Within minutes of excitedly picking out his brand-new red bicycle, 10-year-old Petros Atsas, a fifth-grader at Campbell Elementary School, already had his first fall, accidentally knocking it over onto a carpeted patch of the cafeteria.

He shot a quick look at his father, Phillip Atsas, who simply shook his head and chuckled.

“At least it was without you,” said Phillip, a physical education teacher at the elementary school, who added that Petros had been long awaiting the day he’d receive his new bicycle.

Friday was that day.

Starting at 3:15 p.m., Petros, along with 53 other fifth-graders, could reap the tangible — and mobile — results of their hard work over the past year. They finally could pick up their new bicycles — which were available in red for boys, purple for girls, and orange for both — as a reward for passing the reading and math portions of the Ohio Achievement Assessments as fourth-graders.
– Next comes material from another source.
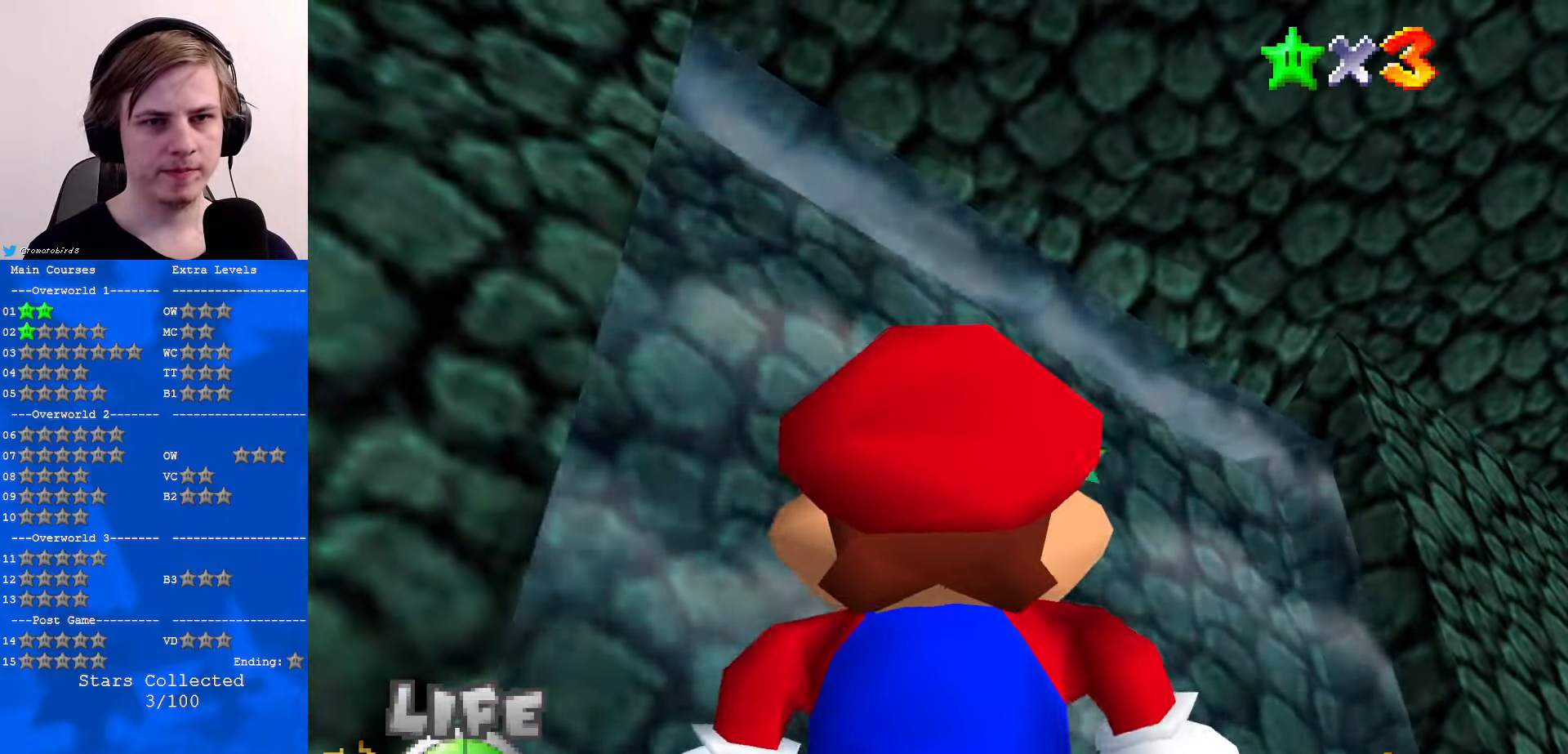
{"buttons": [], "left_stick": "center", "events": []}
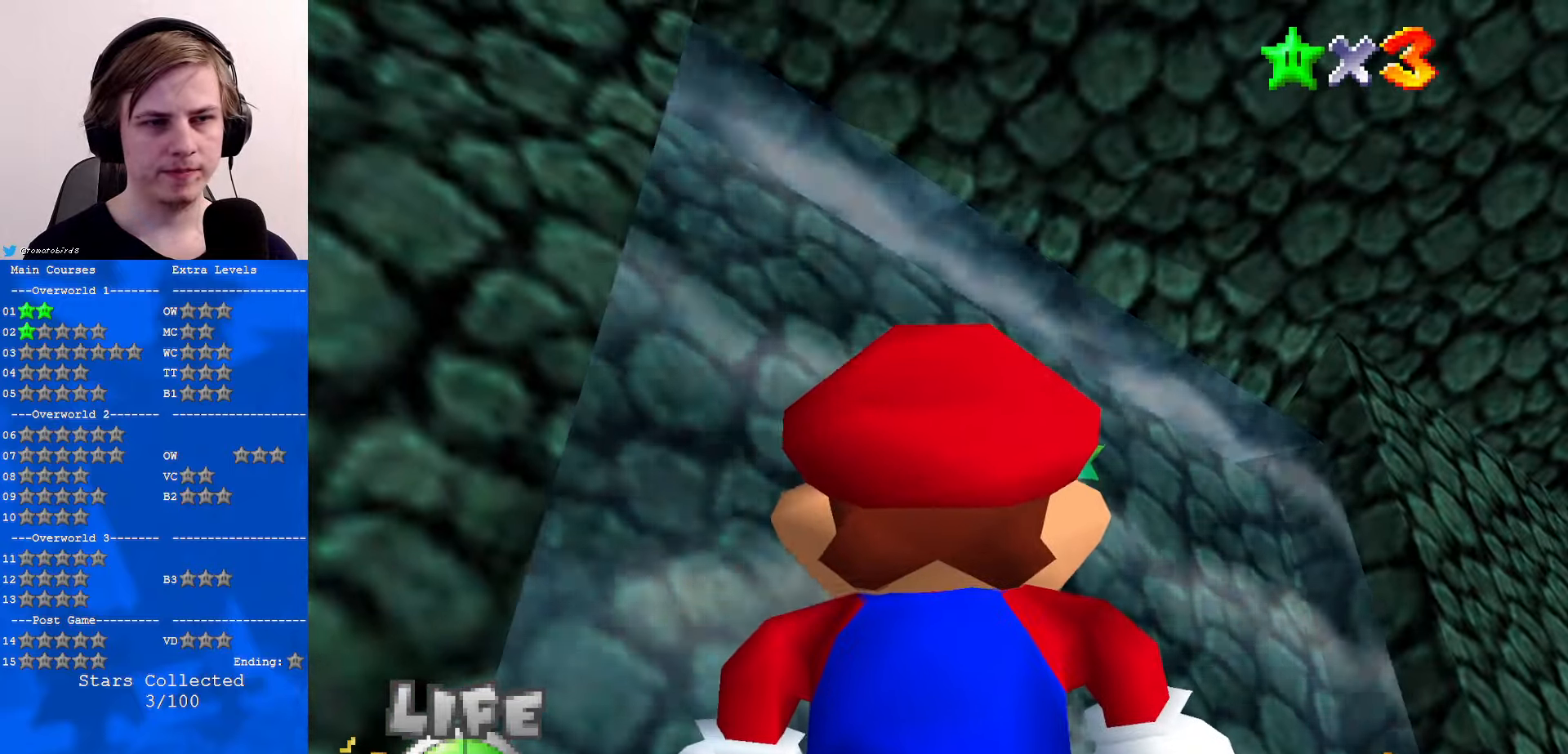
{"buttons": [], "left_stick": "center", "events": [[367, "B", "down"], [400, "A", "down"], [400, "B", "up"], [467, "A", "up"]]}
Robert Walls, principal of Campbell Elementary School, said this year is the eighth for the program, which began when he wanted to find a way to recognize the district’s fourth-graders for their performance on the standardized tests. The tests are administered each spring, while the results are released in June.

“I wondered, ‘What could I give them that they would, No. 1, go for, and, No. 2, use on an everyday basis?’” Walls said.

He then realized that a lot of children in Campbell didn’t have bicycles, and he recruited the help of the Campbell Ecumenical Council, which represents every church in the city. Ever since then, the council has raised the money — usually between $3,000 and $5,000 per year — to purchase bicycles, Walls said.

This year’s class is a bit smaller than in past years, he added, explaining that the council usually funds around 62 to 68 bicycles, which are dispersed at the start of the school year. In addition, they’re typically displayed on the cafeteria stage for a few days beforehand, just to stir up interest.

Tony Labrie, the council treasurer, said raising the money to buy the bicycles involves numerous organizations and individuals, including those from outside of the city. Everyone from doctors to churches, to city administrators to police officers, helps out with the program, Labrie added, explaining that many who donate believe it’s a worthwhile endeavor.

Though this academic year is Walls’ last as principal of Campbell Elementary, he said he’s been working to ensure the bicycle-giveaway program continues after he retires. Both his replacement and members of the council already have given their word, he added.

And as Petros guarded his bicycle, his father added that all three of his children — ages 10, 12 and 13 — have received bicycles through the program. He’s hopeful that many more of the district’s children will continue to receive new bikes for their hard work in the coming years.

“I just think the program is awesome,” Phillip said.